The study met its primary and secondary efficacy objectives and also demonstrated favorable safety and tolerability. CSL said it aims to begin filing with global health authorities at the end of the current fiscal year for full approval.

The multicenter, double-blind, randomized, placebo-controlled, parallel-arm study (also known as VANGUARD) evaluated the efficacy and safety of monthly subcutaneous garadacimab administration in the prevention of HAE attacks compared to the placebo for six months. Full results from the study will be presented at an upcoming scientific congress and published in a peer-reviewed journal.

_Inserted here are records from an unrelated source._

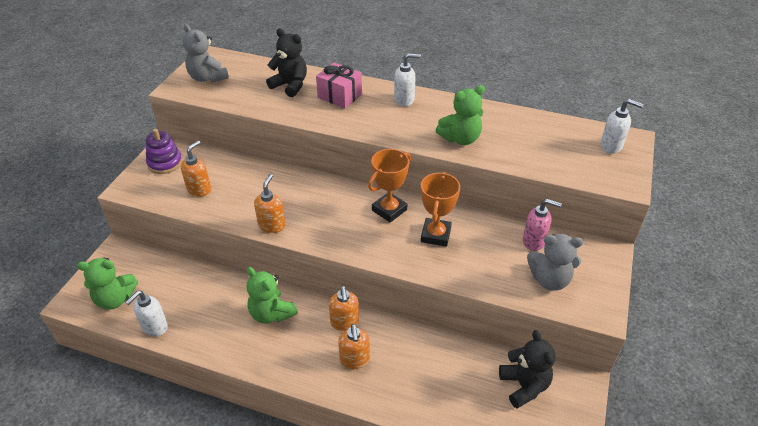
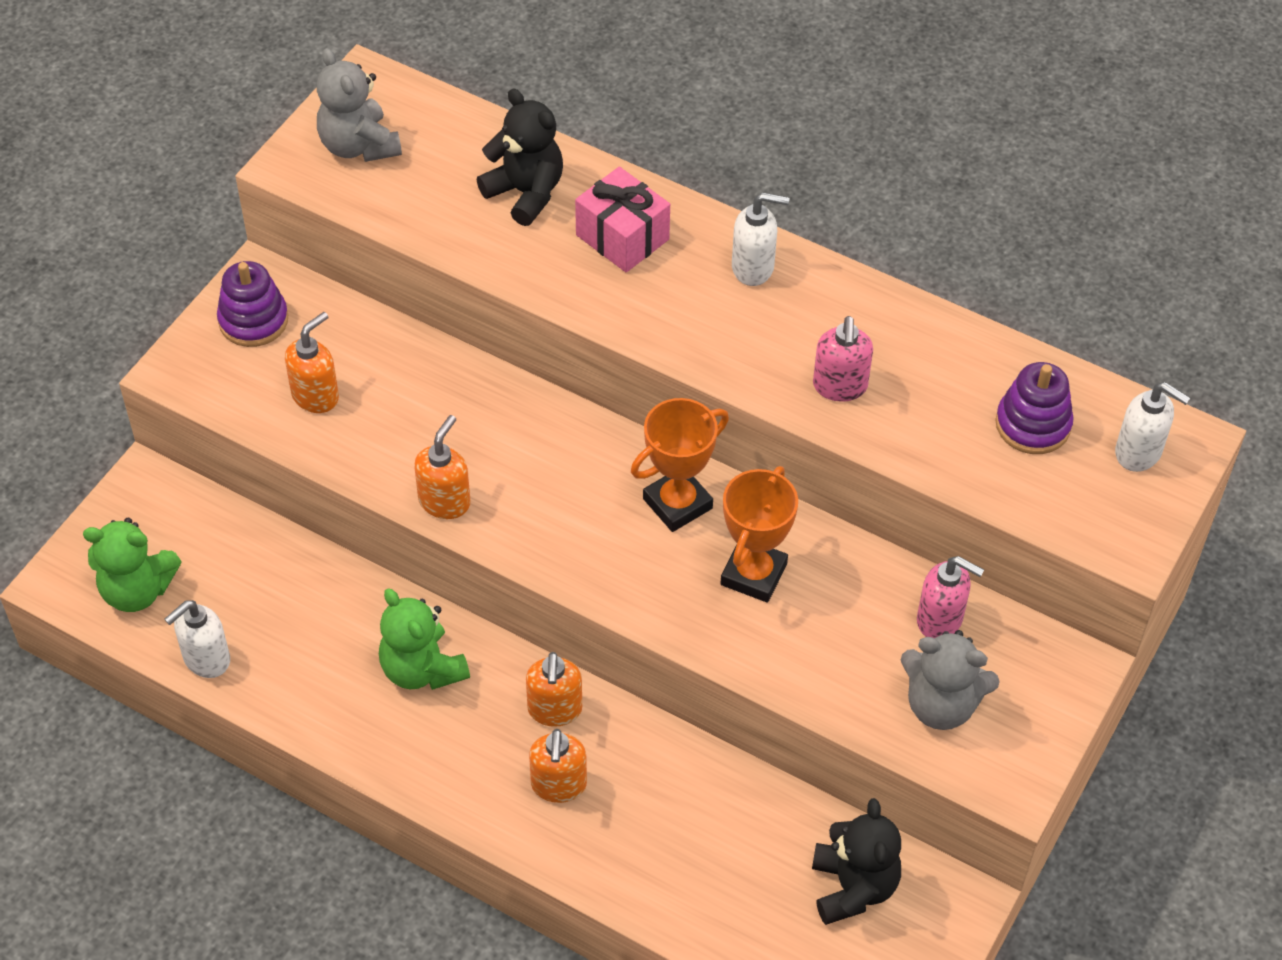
camera: 10 degrees right, 10 degrees up
green teddy bear [436,85,485,145] -> pink soap dispenser [813,316,873,402]
none -> purple stacking toy [995,362,1074,454]

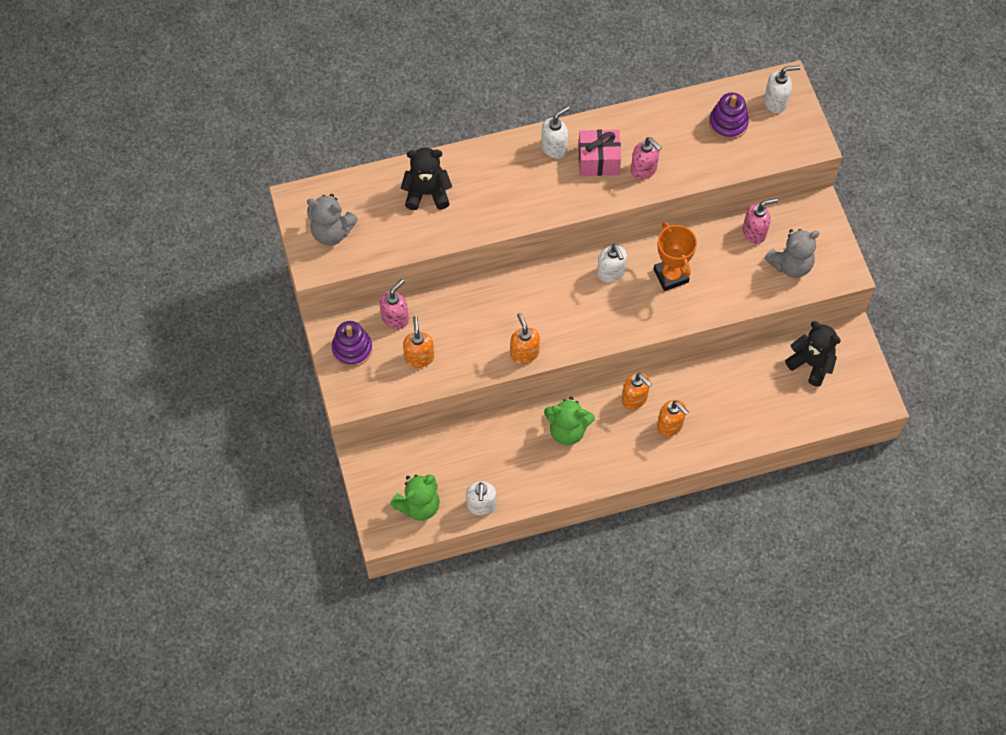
camera: 45 degrees left, 10 degrees up
pink gift [575,167,670,273] -> pink gift moved to [578,130,621,176]
orange trophy [631,398,729,532] -> white soap dispenser [597,244,627,283]
none -> pink soap dispenser [380,279,409,329]

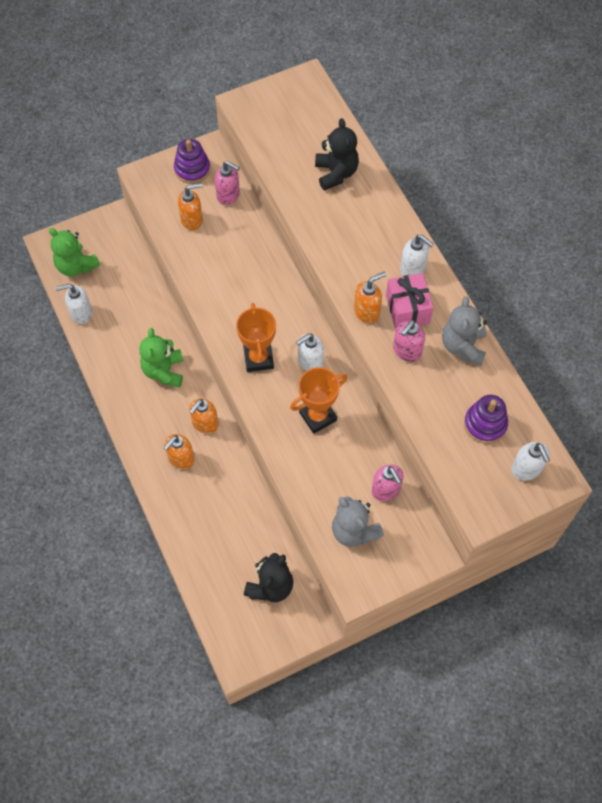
camera: 80 degrees right, 0 degrees up
grey teddy bear [307,194,358,246] -> grey teddy bear moved to [442,296,487,366]
orange soap dispenser [510,313,540,364] -> orange soap dispenser moved to [354,272,386,323]
none -> orange trophy [236,303,276,372]

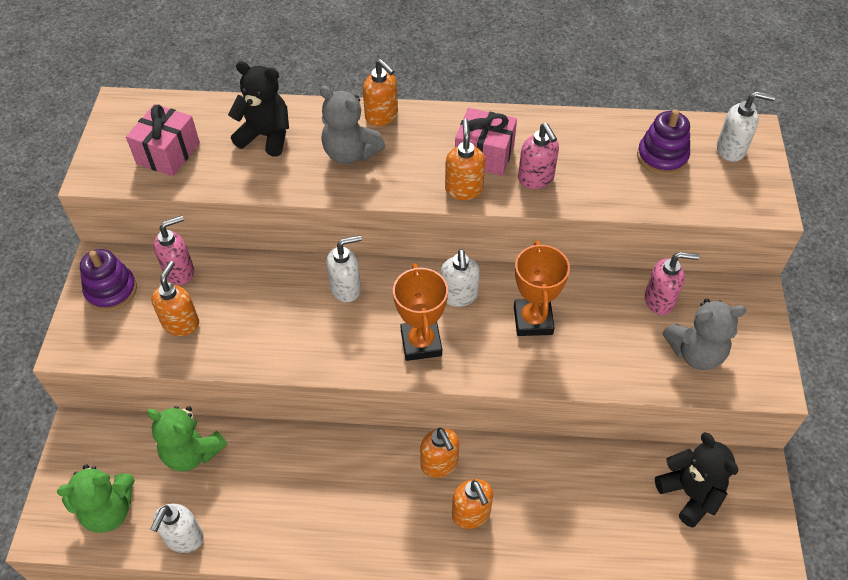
camera: 60 degrees left, 10 degrees down
green teddy bear [139,328,183,388] -> green teddy bear moved to [147,406,228,471]
orange trophy [236,303,276,372] -> orange trophy turned 60 degrees clockwise [393,263,448,361]
white soap dispenser [400,234,434,276] -> white soap dispenser moved to [326,235,362,302]
grey teddy bear [442,296,487,366] -> grey teddy bear moved to [320,86,385,164]
none -> pink gift [126,104,200,176]
none -> orange soap dispenser [363,59,398,126]

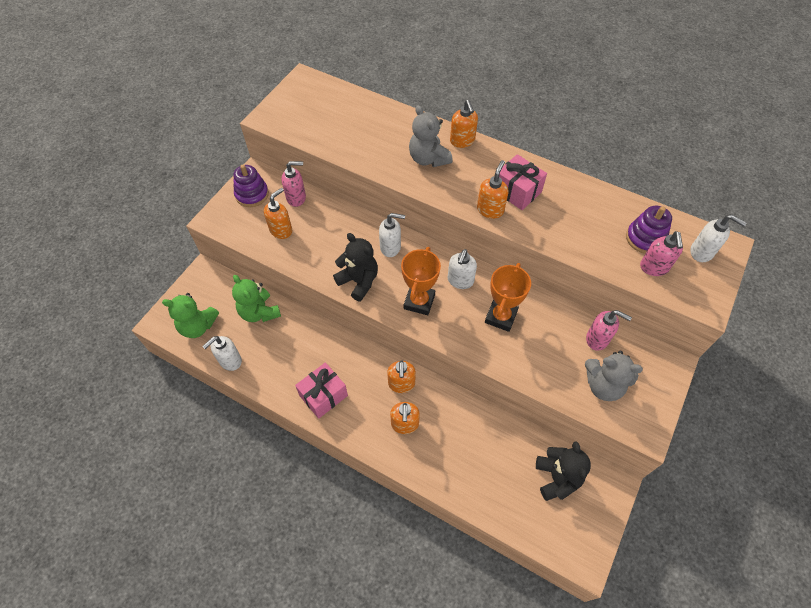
camera: 25 degrees right, 5 degrees up
pink gift [126,104,200,176] -> pink gift moved to [295,362,348,419]
black teddy bear [228,61,289,156] -> black teddy bear moved to [333,233,378,301]
pink soap dispenser [518,123,559,189] -> pink soap dispenser moved to [640,231,683,276]

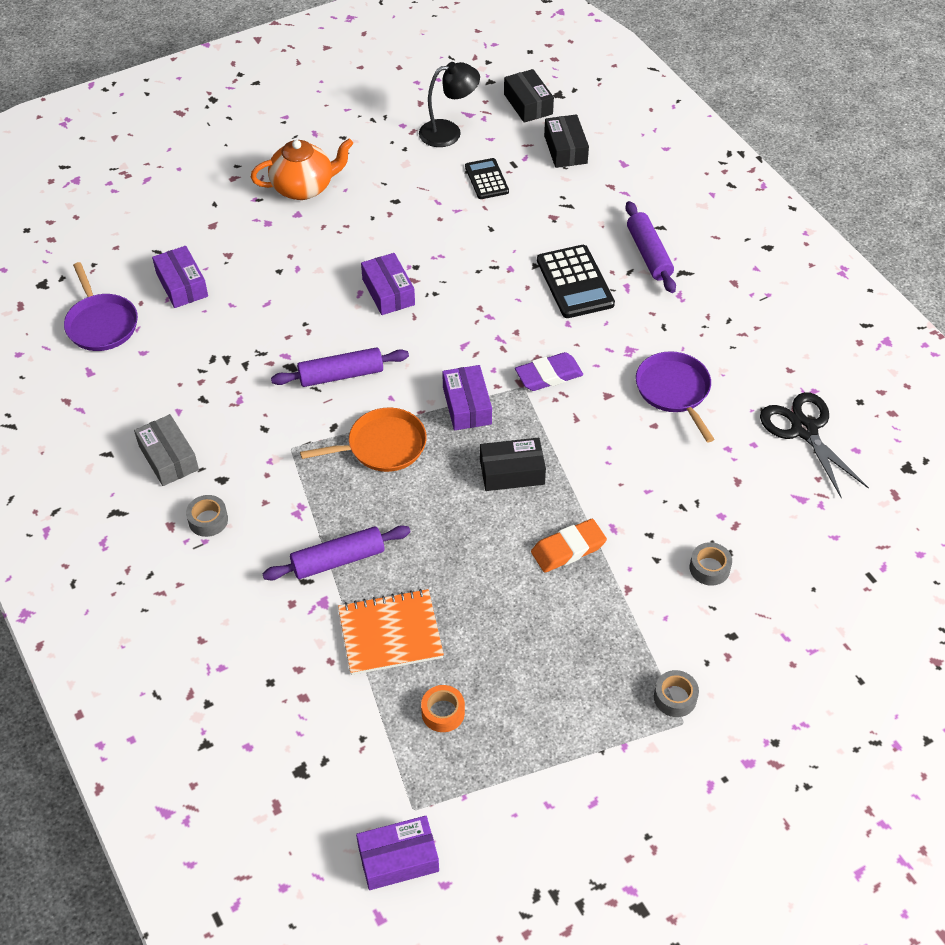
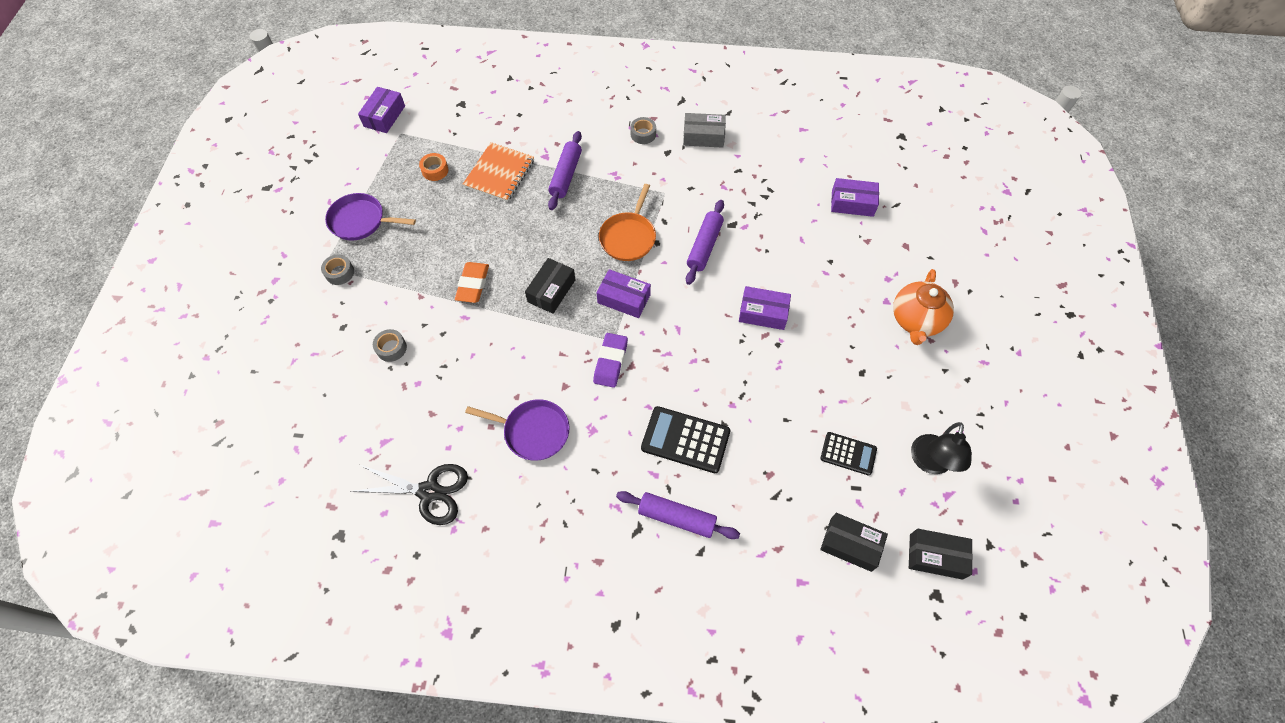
camera: 125 degrees right, 10 degrees up
purple pan [64,262,138,351] -> purple pan moved to [325,193,416,241]

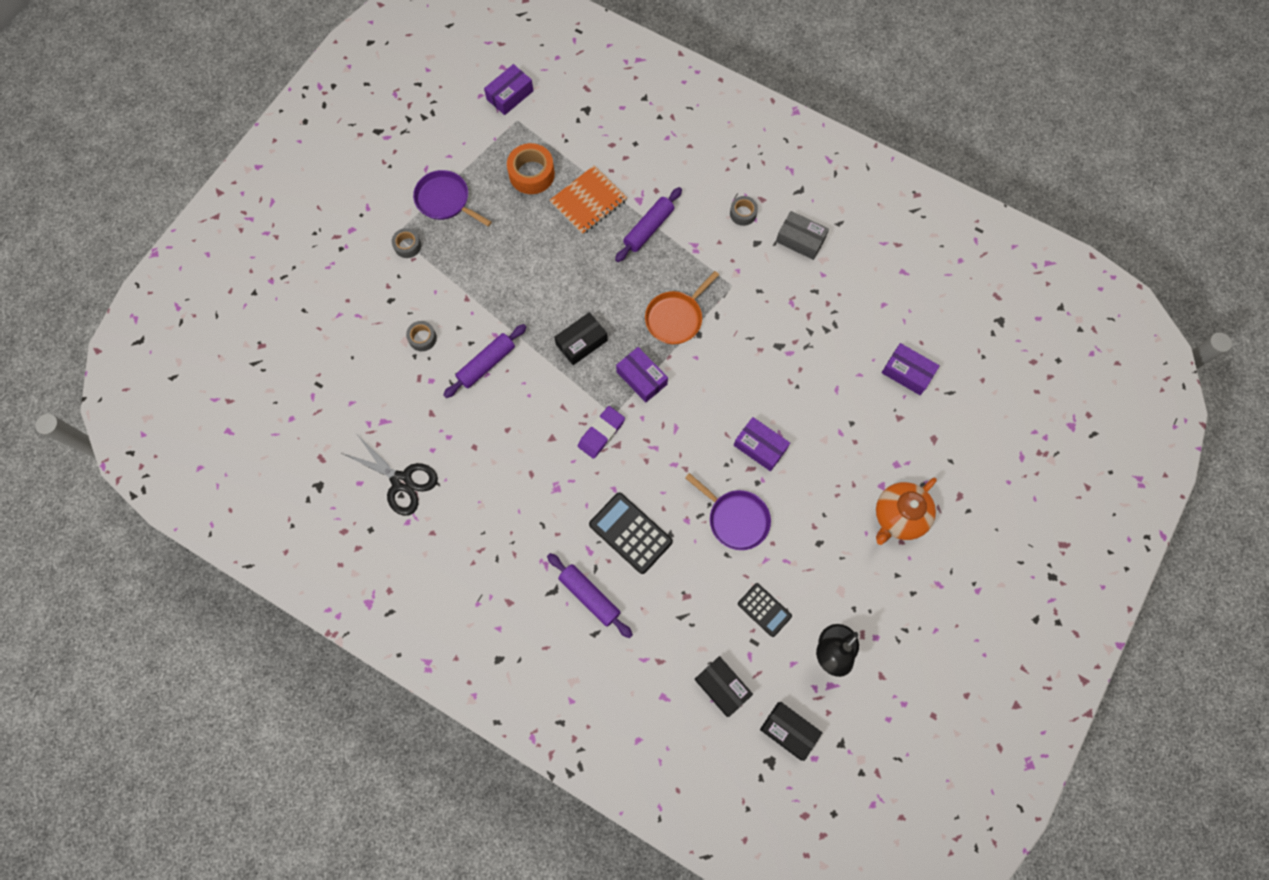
camera: 25 degrees right, 10 degrees up
orange tape [419,153,449,181] -> orange tape [507,143,555,194], size x1.73
orange eraser [455,262,489,303] -> none
purple pan [465,399,570,460] -> purple pan moved to [685,473,771,550]
purple rolling pin [686,200,724,285] -> purple rolling pin moved to [443,324,526,398]

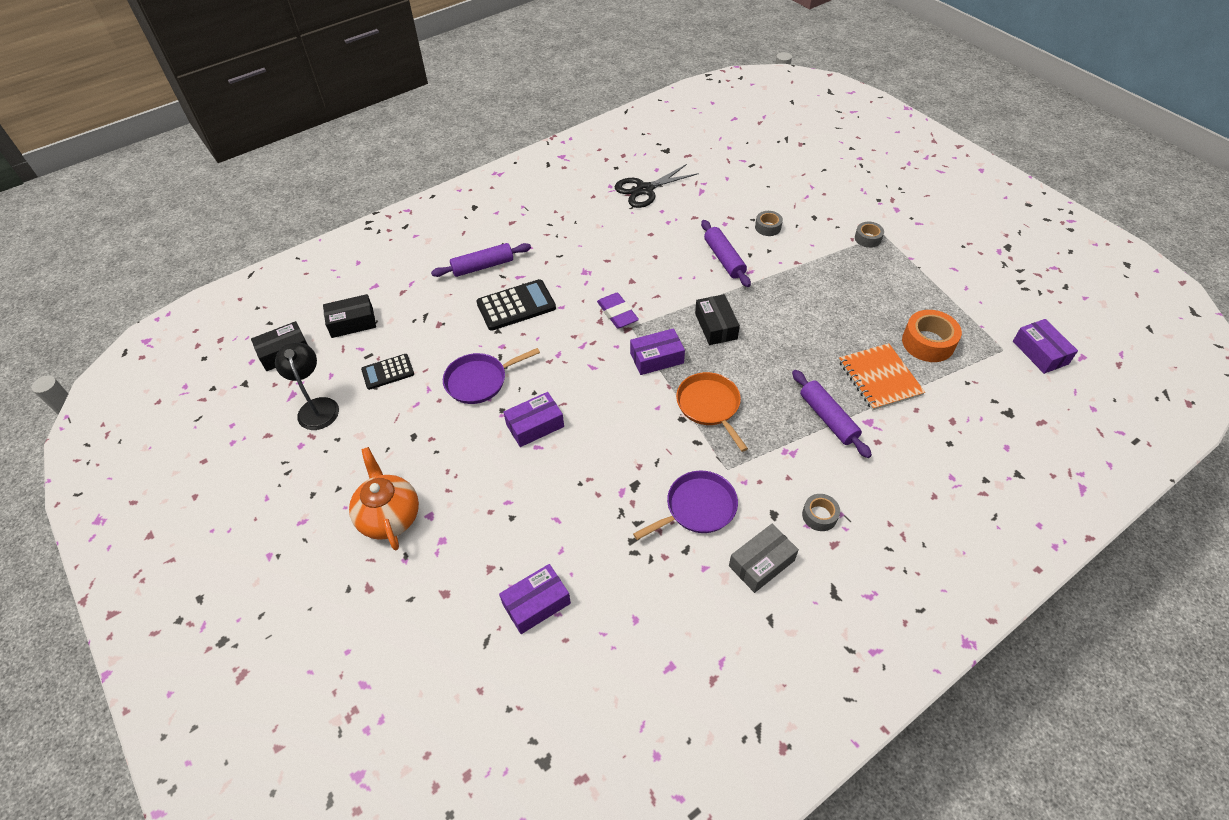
camera: 115 degrees right, 20 degrees down
purple pan [413,170,492,227] -> purple pan moved to [633,471,738,540]

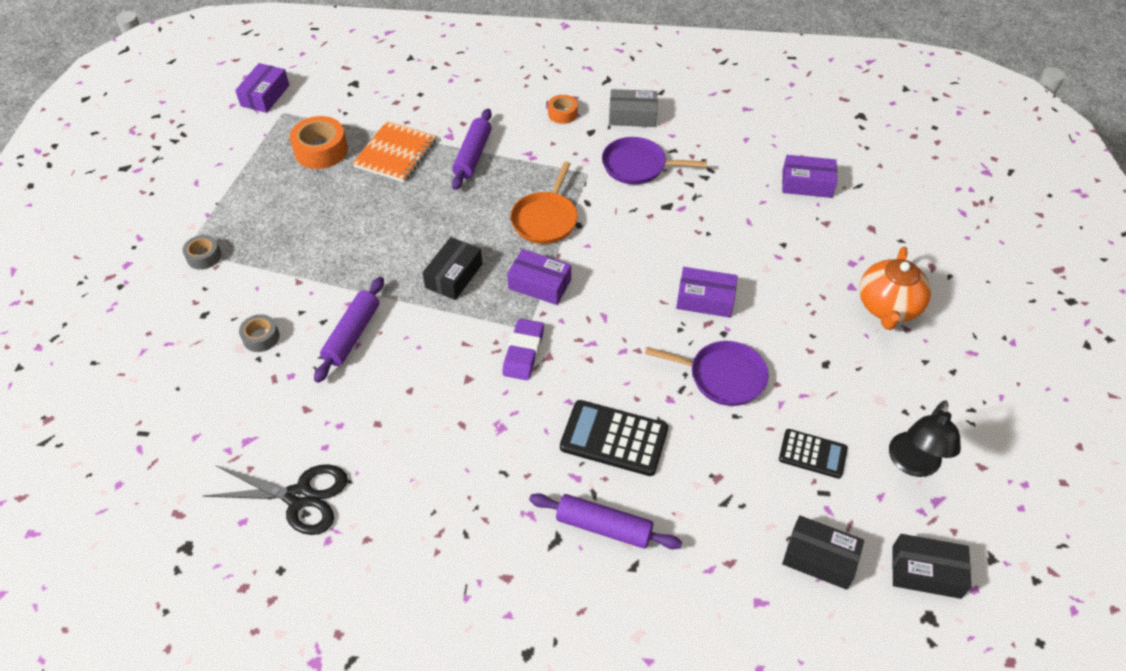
camera: 140 degrees left, 0 degrees up
grey tape [802,494,840,531] -> orange tape [548,95,578,124]

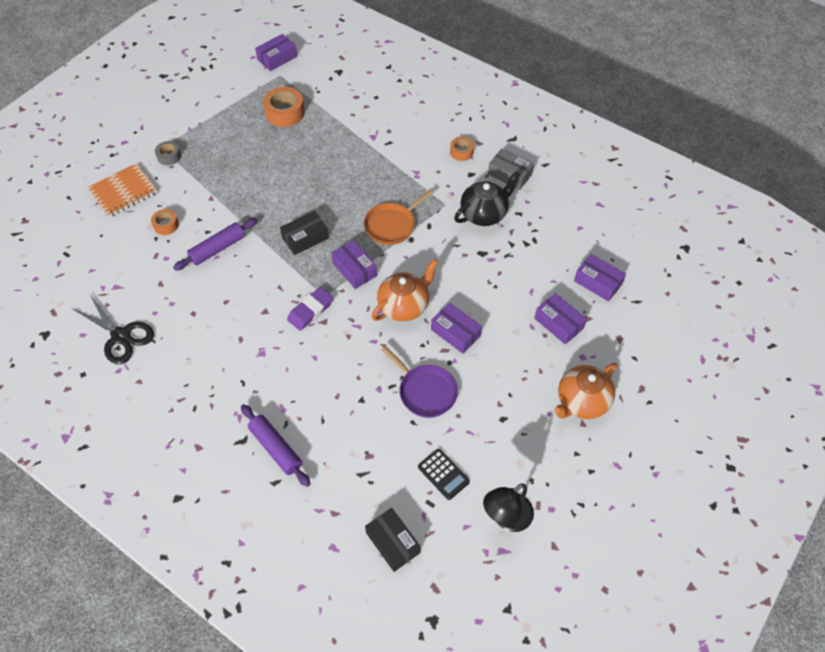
camera: 30 degrees right, 5 degrees up
grey tape [239,314,279,352] -> orange tape [151,209,179,235]
orange notebook [352,121,436,182] -> orange notebook moved to [87,163,158,217]
purple rolling pin [452,109,492,190] -> none
black calculator [560,400,668,476] -> none
purple pan [602,137,707,184] -> black teapot [454,171,520,226]
black box [892,534,971,599] -> none
none -> orange teapot [372,259,438,321]
none -> purple box [534,293,587,344]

“These results underscore our belief that garadacimab has the potential to become a transformative first-in-class therapy for people living with HAE, a patient group that CSL has been serving for many years,” said Dr Bill Mezzanotte, executive vice president, head of R&D, and chief medical officer for CSL. “CSL’s promise to patients guides us to meet their unmet need by pursuing the type of disruptive innovation we believe garadacimab represents. We look forward to sharing the full results of our Phase III study in the coming months.”

Orphan-drug designation for garadacimab as an investigational therapy for hereditary angioedema has been granted by both the US Food and Drug Administration (FDA) and the European Medicines Agency (EMA), the company noted.

CSL is also investigating garadacimab for other indications, beyond HAE, where FXIIa inhibition may play an important role in improving clinical outcomes, including pulmonary fibrosis.